The wide CNS distribution, neuronal co-localisation and profound actions following administration indicate that cocaine and amphetamine regulated transcript peptides (CART) play an important neuromodulatory role in the CNS. However the cellular actions of CART peptides remain largely unknown. Therefore we have begun to investigate the actions of CART peptides on sympathetic preganglionic neurones (SPNs) which receive direct inputs from both brainstem (Dun et al. 2002) and hypothalamic (Elias et al. 1998) neurones co-expressing CART.

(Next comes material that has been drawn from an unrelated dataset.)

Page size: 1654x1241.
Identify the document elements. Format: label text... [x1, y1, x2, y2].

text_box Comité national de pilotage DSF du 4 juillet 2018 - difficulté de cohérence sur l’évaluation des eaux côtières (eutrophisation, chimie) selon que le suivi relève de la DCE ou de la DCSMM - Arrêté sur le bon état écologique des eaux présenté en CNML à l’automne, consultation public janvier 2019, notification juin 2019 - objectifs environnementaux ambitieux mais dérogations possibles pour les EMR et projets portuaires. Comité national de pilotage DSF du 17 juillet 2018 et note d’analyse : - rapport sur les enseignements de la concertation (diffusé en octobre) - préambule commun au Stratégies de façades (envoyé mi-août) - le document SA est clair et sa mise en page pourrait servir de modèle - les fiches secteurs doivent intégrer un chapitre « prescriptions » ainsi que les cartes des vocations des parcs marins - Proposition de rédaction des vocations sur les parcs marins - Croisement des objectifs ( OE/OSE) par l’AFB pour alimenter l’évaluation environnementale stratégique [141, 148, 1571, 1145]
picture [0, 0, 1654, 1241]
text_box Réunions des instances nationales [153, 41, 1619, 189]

Whole cell patch clamp recordings were made from neurones in transverse spinal cord slices from humanely killed neonatal Wistar rats (P7-14). SPNs were identified by their position in the lateral horn and characteristic electrical properties. The mean resting potential of SPNs was -54.5 ± 1.7 mV and the mean input resistance was 753 ± 39 mV, n = 44). In 4 SPNs, application of 200 nM rlCART (55-102) depolarised the membrane potential (from -48 ± 3.5 to -40.6 ± 4.1 mV) and reduced the neuronal input resistance. In a further 4 cells, 200 nM rlCART (55-102) produced a hyperpolarisation of the membrane potential (from -50.8 ± 3.5 to -55.3 ± 3 mV) and a reduction in input resistance (by 21.3 ± 5 %). The hyperpolarisation and decrease in input resistance were blocked by bicuculline (10 ÁM; n = 2) suggesting rlCART (55-102) activated GABA_A receptors. In a further 30 SPNs, rlCART (55-102) had no action on the membrane potential or input resistance. The heterogeneous actions of CART peptides on SPNs may reflect the different CART inputs that these neurones receive: from the arcuate nucleus in the hypothalamus colocalised with POMC (α-MSH) and from the brainstem colocalised with noradrenaline. Thus we have compared the actions of α-MSH with those of rlCART (55-102). In 6 SPNs, 200 nM α-MSH depolarised the membrane potential (from -57.5 ± 2.7 to -47.5 ± 1.1 mV). However, unlike rlCART (55-102), the α-MSH induced membrane depolarisation was associated with an increase in input resistance (by 27.5 ± 7.5 %) suggesting the closure of resting conductances. In cells in which rlCART (55-102) induced membrane hyperpolarisation, α-MSH was without effect (n = 3) or produced a membrane depolarisation (n = 1).

These data suggest CART peptides differentially regulate electrical excitability of SPN. Further studies are required to clarify the functional significance of these observations and if these effects reflect differential CART inputs arising from the brainstem and hypothalamus.